■ Data under study:

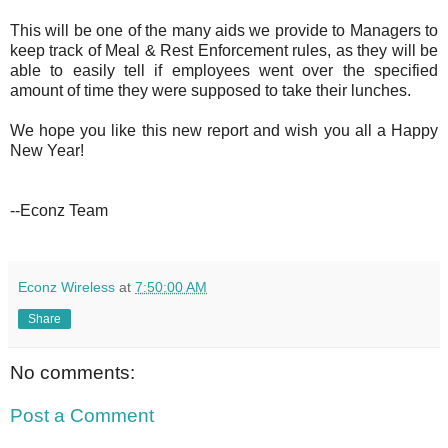
This will be one of the many aids we provide to Managers to
keep track of Meal & Rest Enforcement rules, as they will be
able to easily tell if employees went over the specified
amount of time they were supposed to take their lunches.
We hope you like this new report and wish you all a Happy
New Year!
--Econz Team
Econz Wireless
at
7:50:00 AM
Share
No comments:
Post a Comment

■ Task objective: Print, exactly and only, the lines running from the one with "--Econz Team" to the end of the data above.

■ Output for this task:
--Econz Team
Econz Wireless
at
7:50:00 AM
Share
No comments:
Post a Comment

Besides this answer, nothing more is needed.